Sensor selection in microscale sensor networks, e.g., see [34], and in-network compression, e.g., [35], have been the focus of intense work. However, we contend that these approaches do not directly apply to the urban IoT scenario. Although these works provide solid theoretical and system design basis, the involved multisystem, multiscale urban IoT architecture requires significant conceptual and practical advancements.

5 Conclusions

In this chapter, we proposed a novel architecture supporting urban IoT operations based on our prior results and experimental experience. One of the main contributions is the notion that the information acquisition, networking, and computation logical components of the urban IoT should be interconnected and conjointly operate to make city-wide applications feasible.
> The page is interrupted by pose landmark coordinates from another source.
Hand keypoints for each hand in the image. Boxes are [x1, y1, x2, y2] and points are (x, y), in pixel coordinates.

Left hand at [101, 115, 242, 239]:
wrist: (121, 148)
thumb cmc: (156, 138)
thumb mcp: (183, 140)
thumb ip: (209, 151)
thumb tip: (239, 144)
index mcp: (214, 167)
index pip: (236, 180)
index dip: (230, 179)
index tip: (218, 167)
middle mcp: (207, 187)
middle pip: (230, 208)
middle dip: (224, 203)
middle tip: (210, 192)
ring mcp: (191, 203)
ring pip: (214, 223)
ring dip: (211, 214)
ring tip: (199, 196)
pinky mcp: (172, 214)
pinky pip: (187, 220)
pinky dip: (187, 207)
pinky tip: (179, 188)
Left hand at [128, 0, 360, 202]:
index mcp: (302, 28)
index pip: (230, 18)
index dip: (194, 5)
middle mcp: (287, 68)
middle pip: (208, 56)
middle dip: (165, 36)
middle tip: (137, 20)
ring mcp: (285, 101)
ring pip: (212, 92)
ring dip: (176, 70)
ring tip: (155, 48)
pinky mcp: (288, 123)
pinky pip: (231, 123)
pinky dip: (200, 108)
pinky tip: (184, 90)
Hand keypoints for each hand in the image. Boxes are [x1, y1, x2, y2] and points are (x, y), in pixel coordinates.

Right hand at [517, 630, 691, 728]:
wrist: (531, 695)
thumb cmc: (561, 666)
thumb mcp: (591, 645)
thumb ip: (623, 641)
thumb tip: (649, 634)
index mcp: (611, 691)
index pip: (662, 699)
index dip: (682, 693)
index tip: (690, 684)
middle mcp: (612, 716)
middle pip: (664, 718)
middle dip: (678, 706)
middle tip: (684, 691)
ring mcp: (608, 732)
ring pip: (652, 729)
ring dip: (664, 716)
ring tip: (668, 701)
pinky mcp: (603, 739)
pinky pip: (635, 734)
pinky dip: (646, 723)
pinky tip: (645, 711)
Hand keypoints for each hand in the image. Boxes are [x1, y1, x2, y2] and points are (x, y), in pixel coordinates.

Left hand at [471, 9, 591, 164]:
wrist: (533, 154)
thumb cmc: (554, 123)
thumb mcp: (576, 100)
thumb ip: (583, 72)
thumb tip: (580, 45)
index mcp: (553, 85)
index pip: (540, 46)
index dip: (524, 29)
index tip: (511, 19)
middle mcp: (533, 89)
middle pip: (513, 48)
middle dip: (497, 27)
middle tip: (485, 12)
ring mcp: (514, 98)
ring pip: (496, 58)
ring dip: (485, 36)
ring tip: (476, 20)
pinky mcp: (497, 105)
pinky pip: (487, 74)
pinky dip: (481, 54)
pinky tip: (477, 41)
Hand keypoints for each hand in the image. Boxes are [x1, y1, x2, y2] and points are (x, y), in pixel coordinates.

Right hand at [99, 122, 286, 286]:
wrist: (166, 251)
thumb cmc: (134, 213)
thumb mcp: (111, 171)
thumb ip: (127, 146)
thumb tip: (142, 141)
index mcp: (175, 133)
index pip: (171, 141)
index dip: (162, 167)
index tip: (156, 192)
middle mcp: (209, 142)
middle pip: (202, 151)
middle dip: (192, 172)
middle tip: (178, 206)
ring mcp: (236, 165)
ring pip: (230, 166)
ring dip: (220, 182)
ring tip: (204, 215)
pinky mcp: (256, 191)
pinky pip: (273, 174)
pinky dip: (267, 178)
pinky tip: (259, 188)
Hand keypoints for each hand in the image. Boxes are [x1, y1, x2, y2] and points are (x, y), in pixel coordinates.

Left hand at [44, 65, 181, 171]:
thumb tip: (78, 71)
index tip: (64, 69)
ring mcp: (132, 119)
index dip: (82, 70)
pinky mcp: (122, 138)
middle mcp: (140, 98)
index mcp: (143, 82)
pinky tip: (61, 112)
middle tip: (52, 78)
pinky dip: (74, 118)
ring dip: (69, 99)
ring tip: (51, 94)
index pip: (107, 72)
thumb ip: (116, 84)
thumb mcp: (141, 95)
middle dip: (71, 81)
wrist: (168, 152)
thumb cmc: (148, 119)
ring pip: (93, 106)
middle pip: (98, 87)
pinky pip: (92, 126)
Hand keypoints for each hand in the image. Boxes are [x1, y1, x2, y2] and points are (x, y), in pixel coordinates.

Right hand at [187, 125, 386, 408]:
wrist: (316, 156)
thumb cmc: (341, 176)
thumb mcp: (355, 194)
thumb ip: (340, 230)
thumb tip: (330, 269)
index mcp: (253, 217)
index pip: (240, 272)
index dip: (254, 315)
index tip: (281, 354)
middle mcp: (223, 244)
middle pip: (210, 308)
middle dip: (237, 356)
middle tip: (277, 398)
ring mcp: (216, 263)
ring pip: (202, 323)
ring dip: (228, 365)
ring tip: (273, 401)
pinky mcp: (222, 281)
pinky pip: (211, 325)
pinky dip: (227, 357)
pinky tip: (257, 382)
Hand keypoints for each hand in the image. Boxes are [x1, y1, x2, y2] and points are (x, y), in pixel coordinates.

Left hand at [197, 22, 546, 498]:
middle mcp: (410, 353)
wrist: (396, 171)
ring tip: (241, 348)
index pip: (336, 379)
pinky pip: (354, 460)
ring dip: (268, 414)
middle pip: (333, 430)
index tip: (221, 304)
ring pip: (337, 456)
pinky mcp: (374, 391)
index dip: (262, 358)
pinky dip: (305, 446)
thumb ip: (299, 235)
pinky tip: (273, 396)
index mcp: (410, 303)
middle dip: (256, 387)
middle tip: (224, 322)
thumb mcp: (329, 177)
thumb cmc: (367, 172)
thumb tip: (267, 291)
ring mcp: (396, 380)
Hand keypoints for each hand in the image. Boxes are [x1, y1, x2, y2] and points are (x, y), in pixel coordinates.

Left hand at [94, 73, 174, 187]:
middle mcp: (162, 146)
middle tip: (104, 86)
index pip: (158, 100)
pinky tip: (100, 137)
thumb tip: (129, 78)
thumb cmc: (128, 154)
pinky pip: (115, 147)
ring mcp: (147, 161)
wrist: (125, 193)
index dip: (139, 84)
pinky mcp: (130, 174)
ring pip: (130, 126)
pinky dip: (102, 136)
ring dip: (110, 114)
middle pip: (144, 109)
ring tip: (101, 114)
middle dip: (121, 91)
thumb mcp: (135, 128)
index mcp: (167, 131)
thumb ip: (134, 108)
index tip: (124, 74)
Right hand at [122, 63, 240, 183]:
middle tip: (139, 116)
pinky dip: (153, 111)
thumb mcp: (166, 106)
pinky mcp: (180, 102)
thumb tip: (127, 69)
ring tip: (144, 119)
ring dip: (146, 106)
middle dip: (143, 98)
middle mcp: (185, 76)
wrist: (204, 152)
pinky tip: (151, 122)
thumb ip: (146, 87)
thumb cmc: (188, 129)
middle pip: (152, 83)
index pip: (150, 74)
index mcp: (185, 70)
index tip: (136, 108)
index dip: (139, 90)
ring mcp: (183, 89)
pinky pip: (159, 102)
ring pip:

The proposed architecture, then, is based on a notion of intelligence that pervades all the layers and devices operating in the urban IoT and uses edge computing as a key element to bridge the local fine-time scale of sensors to the coarser topological and temporal operations of the cloud. We introduced the notion of context and computation-aware data selection and compression to maximize the efficiency of the communicated data for specific applications and processing tasks. We introduced the concept of content-aware networking protocols that tune channel access and transmission based on the representation and relevance of the data travelling over the network. Finally, we argued that the presented layered architecture will facilitate information search and improve its availability.